(Cosa fare)
1/ Riporta alla lettera il brano sull'accusa per l'infortunio sul lavoro, partendo da "All'imputato, in particolare, era" e arrivando fino a "lesioni personali gravi.".
2/ Rispondi in breve a queste domande sul brano relativo all'accusa per l'infortunio sul lavoro.
(a) Di quale società era titolare l'imputato?
(b) Quali attrezzature non avevano ricevuto regolare manutenzione?
(c) Che tipo di lesioni sono state cagionate al lavoratore C.C.?
3/ Prosegui il brano sull'accusa per l'infortunio sul lavoro a partire dall'ultima frase riportata.

(Brano da leggere)
========================================================================

All'imputato, in particolare, era stato contestato di avere, nella qualità di datore di lavoro e titolare della Carpentiere Meridionali Srl, per colpa, consistita in imprudenza, negligenza e imperizia, nonché per violazione della normativa a prevenzione degli infortuni sul lavoro prevista dagli artt. 71, comma 4, e 168, comma 2, D.Lgs. 9 aprile 2008, n. 81, omesso di prendere le misure necessarie a garantire la permanenza dei requisiti di sicurezza delle attrezzature di lavoro, ossia di effettuare regolare manutenzione alle presse piegatrici ovvero di disporne la relativa dismissione, altresì omettendo di adottare le misure organizzative necessarie, con fornitura al lavoratore C.C. di mezzi adeguati a ridurre i rischi conseguenti alla movimentazione manuale di carichi, in tal maniera cagionando al suddetto C.C. lesioni personali gravi.

========================================================================

(Estratto dei dati)
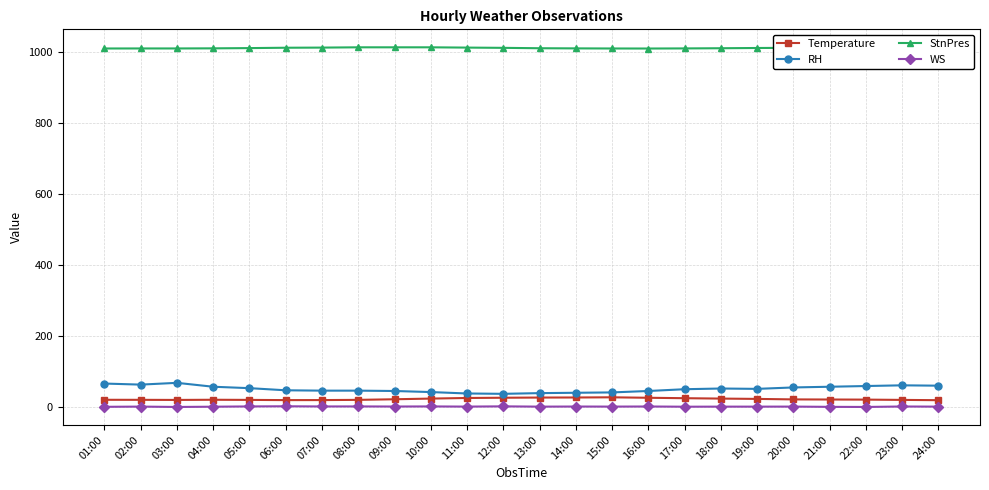

The WS series shows 1.3 at 16:00. True or false?

True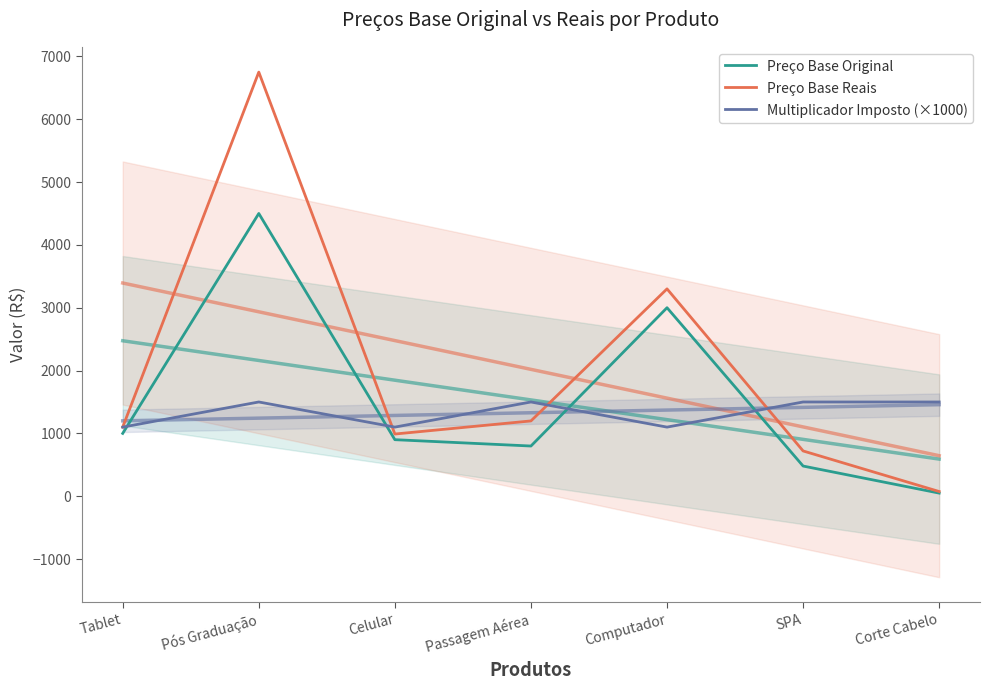

How many data points in Preço Base Reais are above 1099?

4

========================================================================

(Risposte all'esercizio)
1/
All'imputato, in particolare, era stato contestato di avere, nella qualità di datore di lavoro e titolare della Carpentiere Meridionali Srl, per colpa, consistita in imprudenza, negligenza e imperizia, nonché per violazione della normativa a prevenzione degli infortuni sul lavoro prevista dagli artt. 71, comma 4, e 168, comma 2, D.Lgs. 9 aprile 2008, n. 81, omesso di prendere le misure necessarie a garantire la permanenza dei requisiti di sicurezza delle attrezzature di lavoro, ossia di effettuare regolare manutenzione alle presse piegatrici ovvero di disporne la relativa dismissione, altresì omettendo di adottare le misure organizzative necessarie, con fornitura al lavoratore C.C. di mezzi adeguati a ridurre i rischi conseguenti alla movimentazione manuale di carichi, in tal maniera cagionando al suddetto C.C. lesioni personali gravi.

2/
(a) Della Carpentiere Meridionali Srl.
(b) Le presse piegatrici.
(c) Lesioni personali gravi.

3/
1.1. Nello specifico, il lavoratore aveva torto, nel tentativo di effettuarne la relativa piegatura, una lamiera a forma rettangolare di acciaio della misura di mt. 1,70 x 0,65, con spessore di mm. 15 e peso di circa Kg. 60, in conseguenza dell'utilizzo di una pressa non compatibile con la misura di tale lamiera.
Per l'effetto, in adesione alle disposizioni impartitegli dal datore di lavoro, il C.C. aveva portato la lamiera su di un'altra pressa, allo scopo di eliminarne le deformazioni e di poterla raddrizzare, ove tuttavia, dopo averla posizionata sui profilati del basamento della raddrizzatrice mediante l'utilizzo manuale di un palanchino metallico, tale utensile aveva perso aderenza con la lamiera, facendola poggiare sul basamento in modo tale da procurargli lesioni personali.
2. Avverso tale sentenza ha proposto ricorso per cassazione A.A., a mezzo del suo difensore, deducendo tre motivi di doglianza.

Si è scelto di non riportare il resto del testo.